Saved data entries:
________________________
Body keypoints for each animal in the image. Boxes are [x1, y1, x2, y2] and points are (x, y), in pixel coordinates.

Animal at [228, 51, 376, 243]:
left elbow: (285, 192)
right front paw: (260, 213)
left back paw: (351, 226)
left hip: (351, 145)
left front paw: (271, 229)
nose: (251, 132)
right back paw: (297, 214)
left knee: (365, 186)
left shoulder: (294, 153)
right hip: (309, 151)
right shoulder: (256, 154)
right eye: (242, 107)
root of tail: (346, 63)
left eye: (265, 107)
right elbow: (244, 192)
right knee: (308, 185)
________________________
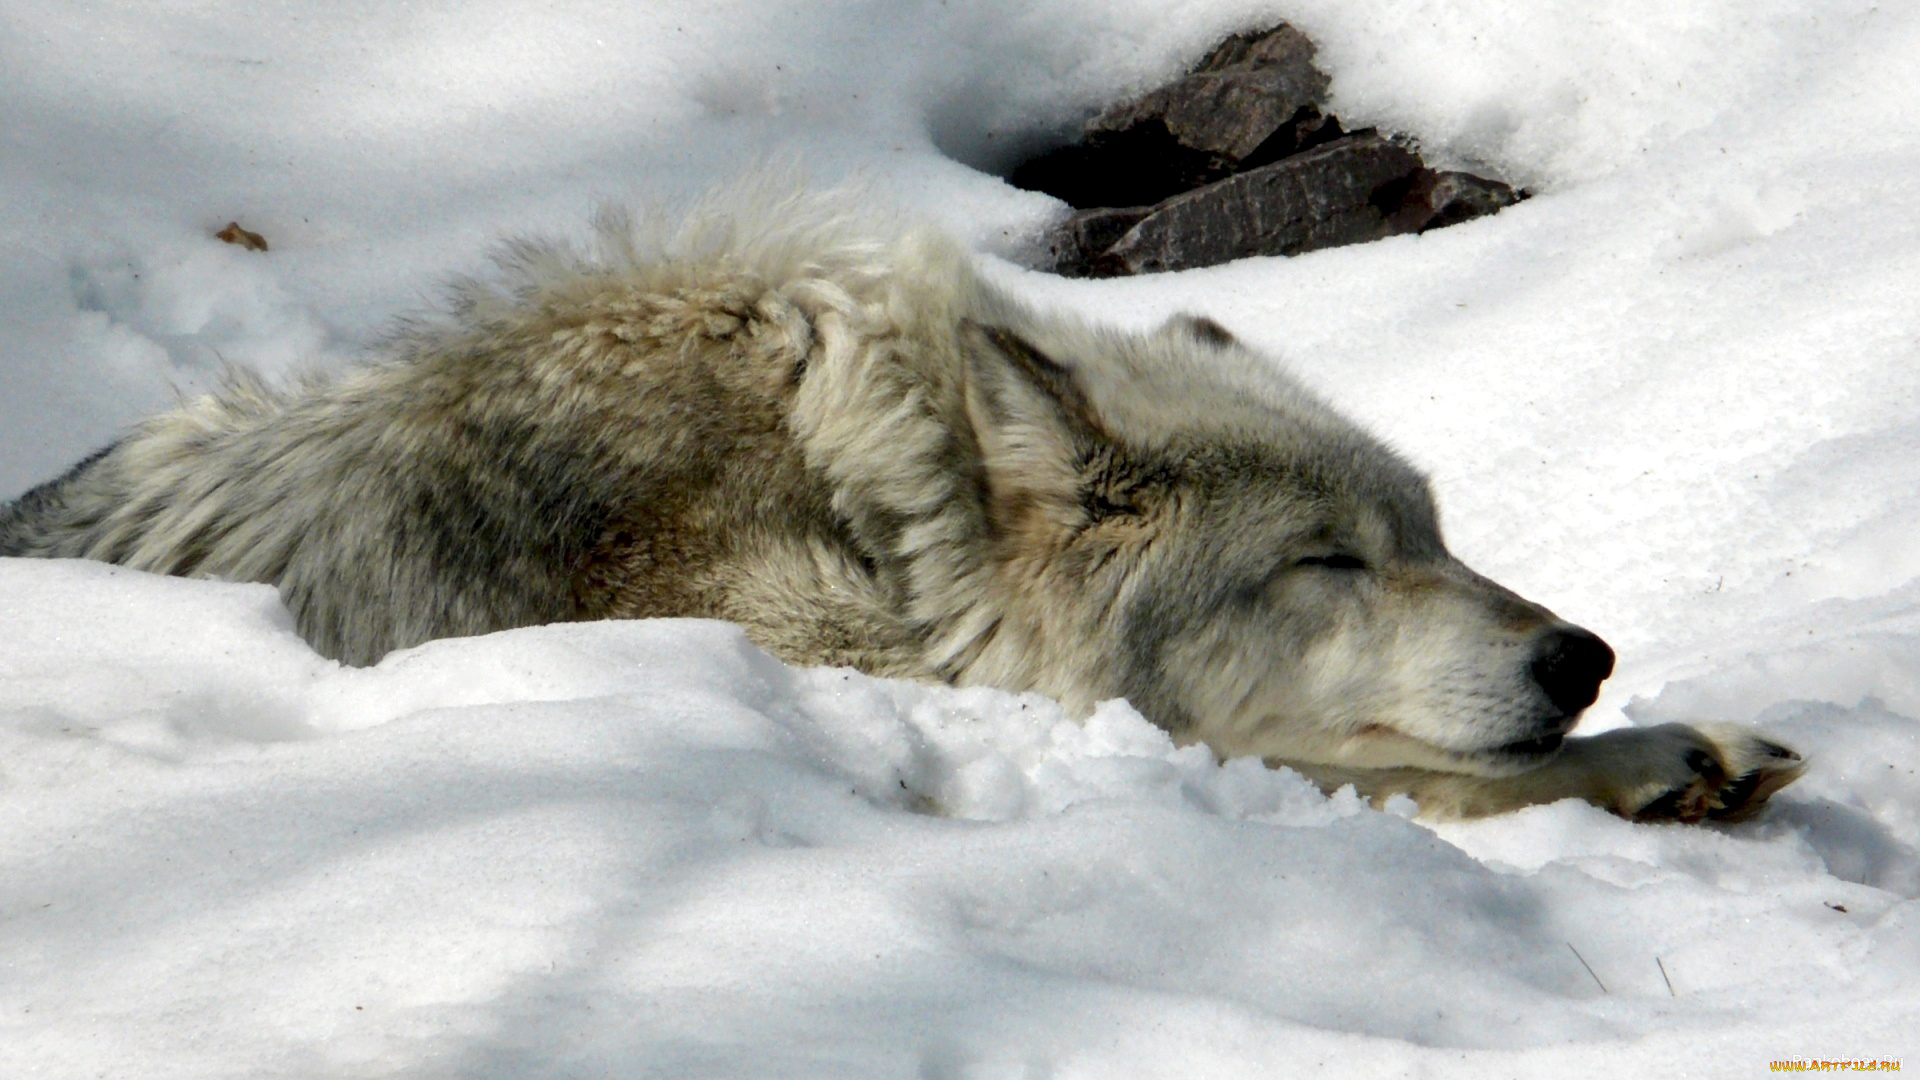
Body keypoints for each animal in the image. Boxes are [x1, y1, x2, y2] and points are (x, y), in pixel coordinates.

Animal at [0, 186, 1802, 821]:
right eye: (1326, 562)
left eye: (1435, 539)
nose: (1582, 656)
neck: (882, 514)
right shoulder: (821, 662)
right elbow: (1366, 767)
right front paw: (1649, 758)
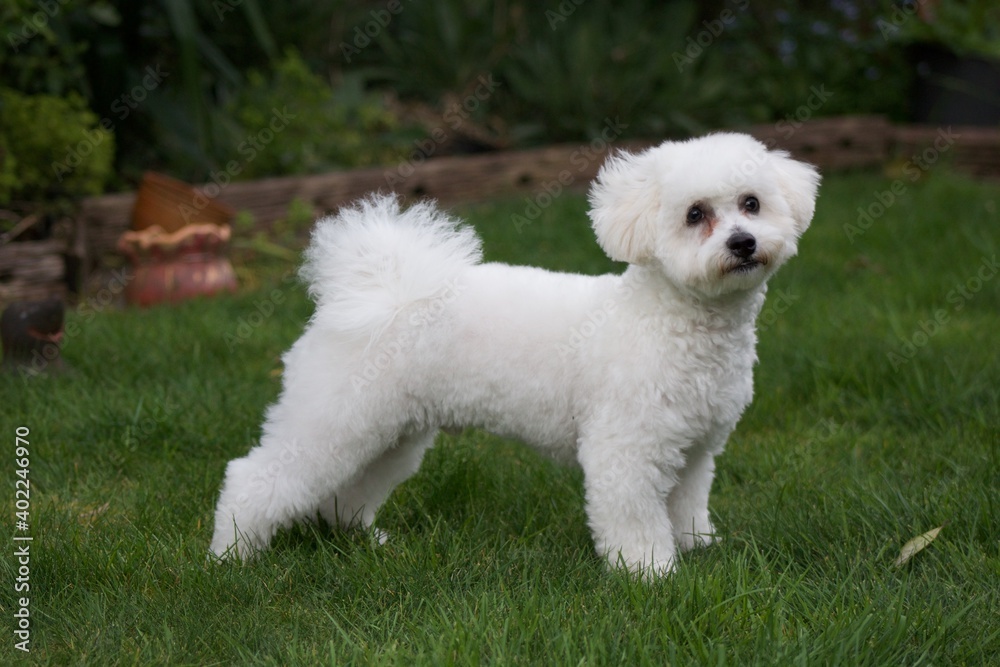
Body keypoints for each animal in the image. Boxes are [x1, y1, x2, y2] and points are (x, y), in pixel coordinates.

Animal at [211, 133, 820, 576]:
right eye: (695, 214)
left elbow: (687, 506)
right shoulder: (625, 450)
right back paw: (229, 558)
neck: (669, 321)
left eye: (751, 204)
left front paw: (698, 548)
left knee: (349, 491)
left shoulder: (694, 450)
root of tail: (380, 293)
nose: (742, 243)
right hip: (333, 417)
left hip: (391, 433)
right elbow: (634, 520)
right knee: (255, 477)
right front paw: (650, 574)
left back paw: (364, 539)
________________________
Respond with the exact lines above running from the one containing "right shoulder: (821, 662)" to the one containing "root of tail: (380, 293)", both ends kept and no pictures included.

RESULT FOR THIS TASK:
right shoulder: (821, 662)
right elbow: (1366, 767)
right front paw: (1649, 758)
Body keypoints for each animal in the image. Boxes are [x1, y1, x2, y2] and points are (x, y), in pixel coordinates.

Animal at [211, 133, 820, 576]:
right eye: (695, 214)
left elbow: (687, 506)
right shoulder: (625, 450)
right back paw: (229, 558)
neck: (669, 321)
left eye: (751, 204)
left front paw: (698, 548)
left knee: (349, 491)
left shoulder: (694, 450)
root of tail: (380, 293)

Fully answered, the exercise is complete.